* **Data section**:
####################

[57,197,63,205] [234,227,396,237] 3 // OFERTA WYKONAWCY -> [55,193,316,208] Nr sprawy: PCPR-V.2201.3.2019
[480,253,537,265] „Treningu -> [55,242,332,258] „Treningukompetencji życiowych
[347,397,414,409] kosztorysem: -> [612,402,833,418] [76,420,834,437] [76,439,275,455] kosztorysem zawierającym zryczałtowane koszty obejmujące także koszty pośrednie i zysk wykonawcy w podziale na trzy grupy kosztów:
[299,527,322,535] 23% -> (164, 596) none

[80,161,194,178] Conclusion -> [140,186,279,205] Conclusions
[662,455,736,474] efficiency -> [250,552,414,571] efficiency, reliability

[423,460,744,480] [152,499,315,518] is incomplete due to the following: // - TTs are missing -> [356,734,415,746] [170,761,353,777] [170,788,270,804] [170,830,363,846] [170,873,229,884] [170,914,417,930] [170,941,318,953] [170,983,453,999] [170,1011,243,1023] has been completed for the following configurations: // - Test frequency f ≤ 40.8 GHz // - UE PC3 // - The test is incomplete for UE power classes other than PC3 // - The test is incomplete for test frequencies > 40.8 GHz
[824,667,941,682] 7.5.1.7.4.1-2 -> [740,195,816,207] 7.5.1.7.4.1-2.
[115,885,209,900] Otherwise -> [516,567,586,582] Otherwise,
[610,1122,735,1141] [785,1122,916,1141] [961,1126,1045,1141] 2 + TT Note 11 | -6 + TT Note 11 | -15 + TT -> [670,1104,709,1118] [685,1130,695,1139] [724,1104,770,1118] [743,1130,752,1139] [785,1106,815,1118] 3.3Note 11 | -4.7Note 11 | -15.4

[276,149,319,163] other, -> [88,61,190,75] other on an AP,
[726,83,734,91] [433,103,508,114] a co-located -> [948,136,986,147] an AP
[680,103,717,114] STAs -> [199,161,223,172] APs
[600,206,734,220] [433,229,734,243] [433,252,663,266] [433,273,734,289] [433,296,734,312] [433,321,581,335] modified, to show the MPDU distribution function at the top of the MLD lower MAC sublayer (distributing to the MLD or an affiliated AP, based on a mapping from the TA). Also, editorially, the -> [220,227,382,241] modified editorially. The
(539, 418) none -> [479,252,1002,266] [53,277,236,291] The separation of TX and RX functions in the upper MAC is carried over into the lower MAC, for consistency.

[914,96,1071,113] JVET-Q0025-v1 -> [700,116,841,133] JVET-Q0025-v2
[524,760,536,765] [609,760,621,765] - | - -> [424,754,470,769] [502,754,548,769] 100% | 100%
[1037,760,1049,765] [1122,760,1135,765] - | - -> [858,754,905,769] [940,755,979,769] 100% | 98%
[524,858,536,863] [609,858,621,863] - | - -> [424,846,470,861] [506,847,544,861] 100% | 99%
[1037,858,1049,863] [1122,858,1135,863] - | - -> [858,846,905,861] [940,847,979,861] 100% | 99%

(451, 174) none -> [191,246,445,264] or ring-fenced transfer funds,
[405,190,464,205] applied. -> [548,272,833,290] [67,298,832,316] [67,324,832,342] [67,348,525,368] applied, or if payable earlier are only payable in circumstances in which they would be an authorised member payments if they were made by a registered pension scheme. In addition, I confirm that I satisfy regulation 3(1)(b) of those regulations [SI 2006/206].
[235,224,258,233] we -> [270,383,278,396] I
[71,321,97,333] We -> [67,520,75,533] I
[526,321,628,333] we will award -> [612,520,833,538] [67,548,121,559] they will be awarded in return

####################

* **What the task requires**:
Your task is to print the whole listing again exactly.

* **Completed exercise**:
[57,197,63,205] [234,227,396,237] 3 // OFERTA WYKONAWCY -> [55,193,316,208] Nr sprawy: PCPR-V.2201.3.2019
[480,253,537,265] „Treningu -> [55,242,332,258] „Treningukompetencji życiowych
[347,397,414,409] kosztorysem: -> [612,402,833,418] [76,420,834,437] [76,439,275,455] kosztorysem zawierającym zryczałtowane koszty obejmujące także koszty pośrednie i zysk wykonawcy w podziale na trzy grupy kosztów:
[299,527,322,535] 23% -> (164, 596) none

[80,161,194,178] Conclusion -> [140,186,279,205] Conclusions
[662,455,736,474] efficiency -> [250,552,414,571] efficiency, reliability

[423,460,744,480] [152,499,315,518] is incomplete due to the following: // - TTs are missing -> [356,734,415,746] [170,761,353,777] [170,788,270,804] [170,830,363,846] [170,873,229,884] [170,914,417,930] [170,941,318,953] [170,983,453,999] [170,1011,243,1023] has been completed for the following configurations: // - Test frequency f ≤ 40.8 GHz // - UE PC3 // - The test is incomplete for UE power classes other than PC3 // - The test is incomplete for test frequencies > 40.8 GHz
[824,667,941,682] 7.5.1.7.4.1-2 -> [740,195,816,207] 7.5.1.7.4.1-2.
[115,885,209,900] Otherwise -> [516,567,586,582] Otherwise,
[610,1122,735,1141] [785,1122,916,1141] [961,1126,1045,1141] 2 + TT Note 11 | -6 + TT Note 11 | -15 + TT -> [670,1104,709,1118] [685,1130,695,1139] [724,1104,770,1118] [743,1130,752,1139] [785,1106,815,1118] 3.3Note 11 | -4.7Note 11 | -15.4

[276,149,319,163] other, -> [88,61,190,75] other on an AP,
[726,83,734,91] [433,103,508,114] a co-located -> [948,136,986,147] an AP
[680,103,717,114] STAs -> [199,161,223,172] APs
[600,206,734,220] [433,229,734,243] [433,252,663,266] [433,273,734,289] [433,296,734,312] [433,321,581,335] modified, to show the MPDU distribution function at the top of the MLD lower MAC sublayer (distributing to the MLD or an affiliated AP, based on a mapping from the TA). Also, editorially, the -> [220,227,382,241] modified editorially. The
(539, 418) none -> [479,252,1002,266] [53,277,236,291] The separation of TX and RX functions in the upper MAC is carried over into the lower MAC, for consistency.

[914,96,1071,113] JVET-Q0025-v1 -> [700,116,841,133] JVET-Q0025-v2
[524,760,536,765] [609,760,621,765] - | - -> [424,754,470,769] [502,754,548,769] 100% | 100%
[1037,760,1049,765] [1122,760,1135,765] - | - -> [858,754,905,769] [940,755,979,769] 100% | 98%
[524,858,536,863] [609,858,621,863] - | - -> [424,846,470,861] [506,847,544,861] 100% | 99%
[1037,858,1049,863] [1122,858,1135,863] - | - -> [858,846,905,861] [940,847,979,861] 100% | 99%

(451, 174) none -> [191,246,445,264] or ring-fenced transfer funds,
[405,190,464,205] applied. -> [548,272,833,290] [67,298,832,316] [67,324,832,342] [67,348,525,368] applied, or if payable earlier are only payable in circumstances in which they would be an authorised member payments if they were made by a registered pension scheme. In addition, I confirm that I satisfy regulation 3(1)(b) of those regulations [SI 2006/206].
[235,224,258,233] we -> [270,383,278,396] I
[71,321,97,333] We -> [67,520,75,533] I
[526,321,628,333] we will award -> [612,520,833,538] [67,548,121,559] they will be awarded in return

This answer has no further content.